Partindo desse pressuposto, torna-se possível projetar espaços realmente condizentes com demandas específicas. A observação e o estudo de uma arquitetura que, via de regra, não pertence ao repertório erudito, mas que permite compreender elementos de uma cultura torna-se então, antes de tudo, um exercício de alteridade.

  1. Vale citar o estudo “Habitação popular paulista auto-construída” (1977) realizado por Maria Ruth Sampaio e Carlos Lemos e as discussões apresentadas por Sérgio Ferro em “A produção da casa no Brasil” (1969) e “O canteiro e o desenho” (1976). Embora esses textos tratem diretamente dos problemas enfrentados pela classe operária no contexto político da década de 1970, mostram-se ainda bastante atuais.
  2. FERREIRA, João Sette Whitaker. “Globalização e urbanização subdesenvolvida”. In: Revista SP Perspectiva, Revista da Fundação SEADE, janeiro de 2001, São Paulo, Vol.14, nº4, out/dez 2000.

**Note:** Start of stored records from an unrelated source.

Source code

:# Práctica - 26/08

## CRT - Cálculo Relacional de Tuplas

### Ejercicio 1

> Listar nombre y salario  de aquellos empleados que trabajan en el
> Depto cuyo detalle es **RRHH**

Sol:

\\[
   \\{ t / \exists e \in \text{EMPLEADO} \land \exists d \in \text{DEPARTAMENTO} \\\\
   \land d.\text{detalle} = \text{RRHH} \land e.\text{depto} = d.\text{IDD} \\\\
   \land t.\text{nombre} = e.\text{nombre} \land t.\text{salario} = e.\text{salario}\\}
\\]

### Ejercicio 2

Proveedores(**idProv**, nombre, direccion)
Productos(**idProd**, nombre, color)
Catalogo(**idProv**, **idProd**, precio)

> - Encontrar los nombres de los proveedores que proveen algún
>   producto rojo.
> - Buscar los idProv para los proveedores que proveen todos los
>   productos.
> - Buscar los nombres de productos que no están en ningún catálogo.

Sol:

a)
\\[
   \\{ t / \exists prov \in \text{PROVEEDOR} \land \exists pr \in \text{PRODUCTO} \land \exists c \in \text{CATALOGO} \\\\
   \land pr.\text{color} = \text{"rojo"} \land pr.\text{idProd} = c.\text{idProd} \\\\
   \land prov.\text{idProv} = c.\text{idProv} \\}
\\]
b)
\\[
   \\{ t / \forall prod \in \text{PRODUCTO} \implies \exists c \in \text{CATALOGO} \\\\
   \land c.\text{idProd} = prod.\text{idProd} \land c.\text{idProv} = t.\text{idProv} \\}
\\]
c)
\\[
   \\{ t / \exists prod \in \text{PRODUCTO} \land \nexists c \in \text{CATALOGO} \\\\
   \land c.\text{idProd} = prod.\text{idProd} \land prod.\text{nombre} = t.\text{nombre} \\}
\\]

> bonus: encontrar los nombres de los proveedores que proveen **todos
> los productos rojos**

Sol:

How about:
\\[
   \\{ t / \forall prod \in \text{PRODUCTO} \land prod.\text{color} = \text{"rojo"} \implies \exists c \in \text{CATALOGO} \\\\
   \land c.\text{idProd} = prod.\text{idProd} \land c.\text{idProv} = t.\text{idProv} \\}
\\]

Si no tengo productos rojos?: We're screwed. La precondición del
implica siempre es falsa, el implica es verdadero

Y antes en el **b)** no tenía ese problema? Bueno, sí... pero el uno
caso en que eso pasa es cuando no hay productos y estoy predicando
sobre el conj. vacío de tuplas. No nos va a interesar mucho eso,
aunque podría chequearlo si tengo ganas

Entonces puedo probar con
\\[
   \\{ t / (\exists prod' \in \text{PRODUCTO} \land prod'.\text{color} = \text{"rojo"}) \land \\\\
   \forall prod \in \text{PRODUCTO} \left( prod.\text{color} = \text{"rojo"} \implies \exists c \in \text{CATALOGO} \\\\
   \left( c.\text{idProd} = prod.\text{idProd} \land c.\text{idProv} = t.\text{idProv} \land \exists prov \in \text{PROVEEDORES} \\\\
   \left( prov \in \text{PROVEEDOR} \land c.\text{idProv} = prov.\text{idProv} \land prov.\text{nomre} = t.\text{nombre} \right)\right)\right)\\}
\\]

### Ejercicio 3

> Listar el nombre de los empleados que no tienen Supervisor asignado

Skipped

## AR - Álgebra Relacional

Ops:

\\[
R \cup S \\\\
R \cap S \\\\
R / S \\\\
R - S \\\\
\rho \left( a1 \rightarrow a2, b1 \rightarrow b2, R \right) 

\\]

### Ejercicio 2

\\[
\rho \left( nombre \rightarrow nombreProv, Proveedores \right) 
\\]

  3. Além dessas duas comunidades, existe ainda na região metropolitana da cidade – também no distrito de Parelheiros e próxima de Tenonde Porã – outra aldeia guarani, a tekoá Krukutu. Optamos, no entanto, por não apresentar um estudo detalhado dessa aldeia. Faz parte de uma mesma realidade urbana e é bastante semelhante à Tenonde Porã do ponto de vista das tipologias arquitetônicas, de forma que acrescentaria pouco às propostas gerais do presente estudo. Limitamo-nos, portanto, a apresentá-la como parte do conjunto maior de aldeias guarani do estado de São Paulo, cujas relações com as comunidades estudadas será exposta mais adiante.